=== Records shown ===

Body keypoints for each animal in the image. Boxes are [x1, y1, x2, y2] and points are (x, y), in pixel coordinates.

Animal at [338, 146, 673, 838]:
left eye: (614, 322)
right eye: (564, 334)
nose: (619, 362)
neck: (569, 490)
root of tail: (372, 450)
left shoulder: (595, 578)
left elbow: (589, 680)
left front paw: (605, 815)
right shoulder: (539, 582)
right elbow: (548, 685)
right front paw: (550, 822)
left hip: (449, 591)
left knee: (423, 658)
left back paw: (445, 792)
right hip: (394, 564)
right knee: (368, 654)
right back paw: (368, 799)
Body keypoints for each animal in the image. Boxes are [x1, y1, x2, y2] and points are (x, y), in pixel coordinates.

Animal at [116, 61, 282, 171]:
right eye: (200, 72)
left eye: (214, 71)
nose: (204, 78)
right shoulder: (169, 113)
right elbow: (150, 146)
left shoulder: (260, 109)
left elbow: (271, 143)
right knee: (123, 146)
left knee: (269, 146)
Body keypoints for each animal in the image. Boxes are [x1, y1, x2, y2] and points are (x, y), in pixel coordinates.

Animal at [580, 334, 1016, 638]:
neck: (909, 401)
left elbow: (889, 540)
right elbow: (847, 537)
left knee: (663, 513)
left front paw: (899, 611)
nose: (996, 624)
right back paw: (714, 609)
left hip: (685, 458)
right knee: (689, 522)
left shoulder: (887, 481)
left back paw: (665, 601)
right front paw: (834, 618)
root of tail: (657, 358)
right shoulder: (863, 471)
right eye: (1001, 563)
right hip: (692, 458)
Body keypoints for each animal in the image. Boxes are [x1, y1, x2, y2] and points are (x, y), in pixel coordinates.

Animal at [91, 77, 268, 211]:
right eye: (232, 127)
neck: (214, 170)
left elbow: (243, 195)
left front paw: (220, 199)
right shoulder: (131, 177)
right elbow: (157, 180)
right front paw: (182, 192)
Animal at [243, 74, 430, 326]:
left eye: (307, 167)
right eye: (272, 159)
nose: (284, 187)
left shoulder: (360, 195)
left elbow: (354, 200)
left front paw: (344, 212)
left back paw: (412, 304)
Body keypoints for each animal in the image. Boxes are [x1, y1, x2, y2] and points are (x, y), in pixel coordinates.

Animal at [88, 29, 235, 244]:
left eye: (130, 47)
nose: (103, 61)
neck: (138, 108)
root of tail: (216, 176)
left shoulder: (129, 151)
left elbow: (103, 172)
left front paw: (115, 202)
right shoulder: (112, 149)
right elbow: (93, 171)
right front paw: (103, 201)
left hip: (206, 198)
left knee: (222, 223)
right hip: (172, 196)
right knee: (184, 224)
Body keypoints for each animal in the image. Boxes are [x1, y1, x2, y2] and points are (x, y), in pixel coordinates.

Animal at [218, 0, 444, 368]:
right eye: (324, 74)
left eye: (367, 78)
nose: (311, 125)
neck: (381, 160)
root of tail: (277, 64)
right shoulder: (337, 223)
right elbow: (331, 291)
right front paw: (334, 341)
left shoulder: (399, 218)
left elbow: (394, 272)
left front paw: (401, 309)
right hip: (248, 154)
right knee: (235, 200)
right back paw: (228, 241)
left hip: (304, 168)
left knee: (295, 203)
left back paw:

===

From the records above, retype only the lines starting at the line that contains "left front paw: (220, 199)" and ending at the line that contains "right hip: (172, 196)", both included.

Task result =>
left front paw: (220, 199)
right shoulder: (131, 177)
right elbow: (157, 180)
right front paw: (182, 192)
Animal at [243, 74, 430, 326]:
left eye: (307, 167)
right eye: (272, 159)
nose: (284, 187)
left shoulder: (360, 195)
left elbow: (354, 200)
left front paw: (344, 212)
left back paw: (412, 304)
Body keypoints for each animal in the image. Boxes are [x1, y1, x2, y2] and points are (x, y), in pixel coordinates.

Animal at [88, 29, 235, 244]:
left eye: (130, 47)
nose: (103, 61)
neck: (138, 108)
root of tail: (216, 176)
left shoulder: (129, 151)
left elbow: (103, 172)
left front paw: (115, 202)
right shoulder: (112, 149)
right elbow: (93, 171)
right front paw: (103, 201)
left hip: (206, 198)
left knee: (222, 223)
right hip: (172, 196)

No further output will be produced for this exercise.